● **ACTIVITY**
What you write should be an exact copy of the material, from its first line through the line containing "index mcp: (485, 232)".

● **TASK MATERIAL**

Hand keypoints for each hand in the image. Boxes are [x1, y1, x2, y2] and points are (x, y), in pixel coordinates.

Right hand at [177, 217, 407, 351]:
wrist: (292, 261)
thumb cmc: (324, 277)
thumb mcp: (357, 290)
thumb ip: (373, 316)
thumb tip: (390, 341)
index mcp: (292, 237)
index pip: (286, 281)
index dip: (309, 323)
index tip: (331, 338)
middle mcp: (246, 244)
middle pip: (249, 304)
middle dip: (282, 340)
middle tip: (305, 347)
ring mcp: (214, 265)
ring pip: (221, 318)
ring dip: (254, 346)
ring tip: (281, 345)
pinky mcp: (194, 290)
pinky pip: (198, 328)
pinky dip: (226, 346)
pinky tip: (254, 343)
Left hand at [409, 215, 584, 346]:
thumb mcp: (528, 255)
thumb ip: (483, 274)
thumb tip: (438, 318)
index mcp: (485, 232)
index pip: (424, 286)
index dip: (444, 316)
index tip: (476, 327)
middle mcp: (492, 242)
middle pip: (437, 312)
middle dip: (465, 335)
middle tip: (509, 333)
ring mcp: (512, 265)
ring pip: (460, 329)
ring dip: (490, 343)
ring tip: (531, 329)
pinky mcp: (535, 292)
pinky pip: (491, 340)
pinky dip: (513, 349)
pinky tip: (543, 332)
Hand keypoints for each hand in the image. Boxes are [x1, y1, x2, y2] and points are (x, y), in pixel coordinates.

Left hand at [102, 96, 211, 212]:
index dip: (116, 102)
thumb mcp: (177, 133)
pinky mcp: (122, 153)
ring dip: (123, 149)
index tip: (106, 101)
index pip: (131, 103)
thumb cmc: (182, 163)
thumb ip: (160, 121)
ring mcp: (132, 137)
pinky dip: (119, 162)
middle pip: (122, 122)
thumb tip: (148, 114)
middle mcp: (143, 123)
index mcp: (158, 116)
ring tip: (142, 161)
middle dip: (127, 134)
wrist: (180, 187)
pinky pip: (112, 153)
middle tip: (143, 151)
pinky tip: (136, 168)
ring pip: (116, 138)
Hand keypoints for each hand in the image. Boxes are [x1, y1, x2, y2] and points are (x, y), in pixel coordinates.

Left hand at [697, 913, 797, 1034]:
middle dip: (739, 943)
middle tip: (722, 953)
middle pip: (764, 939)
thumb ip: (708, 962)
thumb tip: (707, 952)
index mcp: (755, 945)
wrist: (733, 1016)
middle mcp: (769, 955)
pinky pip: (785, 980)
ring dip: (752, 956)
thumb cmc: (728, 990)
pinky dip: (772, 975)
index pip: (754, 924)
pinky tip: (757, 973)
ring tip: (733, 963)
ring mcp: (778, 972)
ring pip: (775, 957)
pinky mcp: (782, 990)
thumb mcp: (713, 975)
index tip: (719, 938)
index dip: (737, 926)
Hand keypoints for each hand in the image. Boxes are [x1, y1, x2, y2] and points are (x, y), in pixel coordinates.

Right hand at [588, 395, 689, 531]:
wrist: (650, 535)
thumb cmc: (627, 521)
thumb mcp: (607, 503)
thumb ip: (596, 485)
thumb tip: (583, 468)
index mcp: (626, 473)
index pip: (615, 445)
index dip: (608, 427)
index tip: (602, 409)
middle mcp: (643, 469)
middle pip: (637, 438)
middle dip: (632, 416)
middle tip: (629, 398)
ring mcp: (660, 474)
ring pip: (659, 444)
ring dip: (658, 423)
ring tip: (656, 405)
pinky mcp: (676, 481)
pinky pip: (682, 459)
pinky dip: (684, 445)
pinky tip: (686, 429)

● **ANSWER BELOW**
Hand keypoints for each hand in the image. Boxes are [x1, y1, x2, y2] and points are (x, y), in pixel coordinates.

Right hand at [177, 217, 407, 351]:
wrist: (292, 261)
thumb cmc: (324, 277)
thumb mcp: (357, 290)
thumb ip: (373, 316)
thumb tip: (390, 341)
index mcp: (292, 237)
index pip: (286, 281)
index dip: (309, 323)
index tip: (331, 338)
middle mcp: (246, 244)
middle pip: (249, 304)
middle dip: (282, 340)
middle tip: (305, 347)
ring mcp: (214, 265)
ring pip: (221, 318)
ring dip: (254, 346)
ring tip: (281, 345)
pinky mcp: (194, 290)
pinky pip: (198, 328)
pinky dip: (226, 346)
pinky tip: (254, 343)
Left hand at [409, 215, 584, 346]:
thumb mcp: (528, 255)
thumb ip: (483, 274)
thumb tip: (438, 318)
index mcp: (485, 232)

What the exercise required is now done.